* _WORK ORDER_
Look for the word "pinky" in the data below, and copy every line that holds it.

────

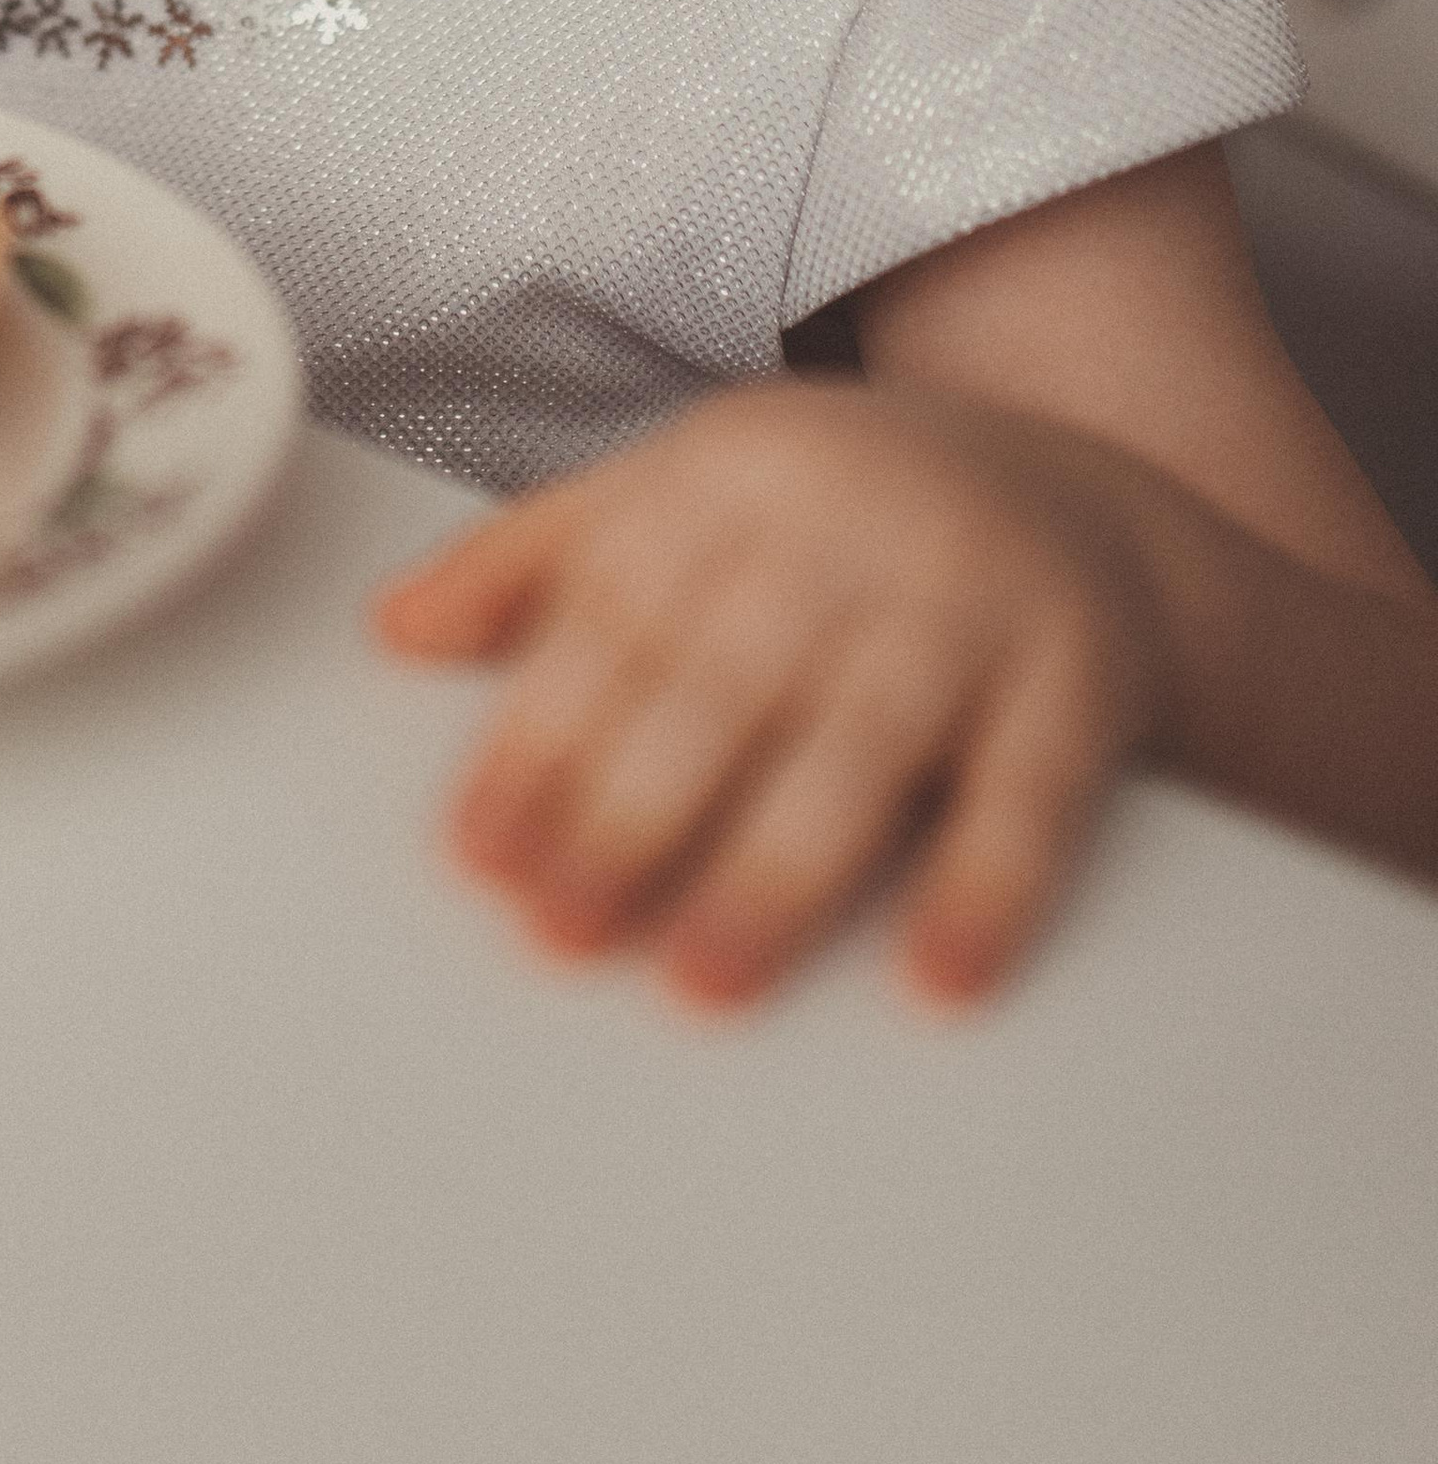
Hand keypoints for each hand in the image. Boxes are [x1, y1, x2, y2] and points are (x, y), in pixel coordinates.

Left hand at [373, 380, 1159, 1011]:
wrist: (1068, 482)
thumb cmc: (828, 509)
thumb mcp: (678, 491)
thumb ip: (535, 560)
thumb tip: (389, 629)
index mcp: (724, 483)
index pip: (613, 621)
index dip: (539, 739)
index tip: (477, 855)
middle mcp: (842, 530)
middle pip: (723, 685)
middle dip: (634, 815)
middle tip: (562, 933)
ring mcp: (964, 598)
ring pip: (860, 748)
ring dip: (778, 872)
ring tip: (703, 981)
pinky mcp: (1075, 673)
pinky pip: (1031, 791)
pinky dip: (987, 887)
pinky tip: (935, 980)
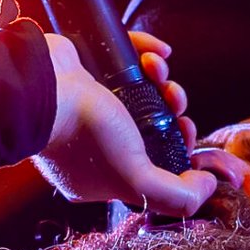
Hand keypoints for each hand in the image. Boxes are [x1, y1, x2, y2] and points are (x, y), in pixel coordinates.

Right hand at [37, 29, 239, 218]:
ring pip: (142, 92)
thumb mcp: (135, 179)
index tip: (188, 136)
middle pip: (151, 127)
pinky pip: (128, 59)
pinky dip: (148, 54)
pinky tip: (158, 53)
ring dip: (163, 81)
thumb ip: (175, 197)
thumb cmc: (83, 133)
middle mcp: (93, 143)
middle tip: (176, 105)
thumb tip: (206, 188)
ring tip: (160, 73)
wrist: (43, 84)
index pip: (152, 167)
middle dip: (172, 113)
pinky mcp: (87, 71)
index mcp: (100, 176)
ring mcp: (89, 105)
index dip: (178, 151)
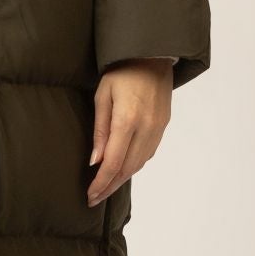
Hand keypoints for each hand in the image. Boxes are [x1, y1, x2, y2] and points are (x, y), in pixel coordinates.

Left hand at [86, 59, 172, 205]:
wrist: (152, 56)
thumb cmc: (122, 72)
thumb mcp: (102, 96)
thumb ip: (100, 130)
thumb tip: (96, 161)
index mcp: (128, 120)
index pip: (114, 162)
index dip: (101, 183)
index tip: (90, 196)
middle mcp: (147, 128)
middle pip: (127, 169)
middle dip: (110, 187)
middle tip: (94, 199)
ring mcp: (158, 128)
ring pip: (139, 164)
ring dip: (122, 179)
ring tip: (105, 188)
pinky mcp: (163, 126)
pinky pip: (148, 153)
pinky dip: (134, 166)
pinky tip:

────

* _WRITTEN REPLY_
pinky mcp: (1075, 673)
pinky pip: (1031, 791)
pinky dip: (987, 887)
pinky tip: (935, 980)
pinky pip: (128, 59)
pinky dip: (148, 54)
pinky tip: (158, 53)
pinky mcp: (87, 71)
pinky mcp: (163, 126)
pinky pip: (148, 153)
pinky dip: (134, 166)
pinky tip:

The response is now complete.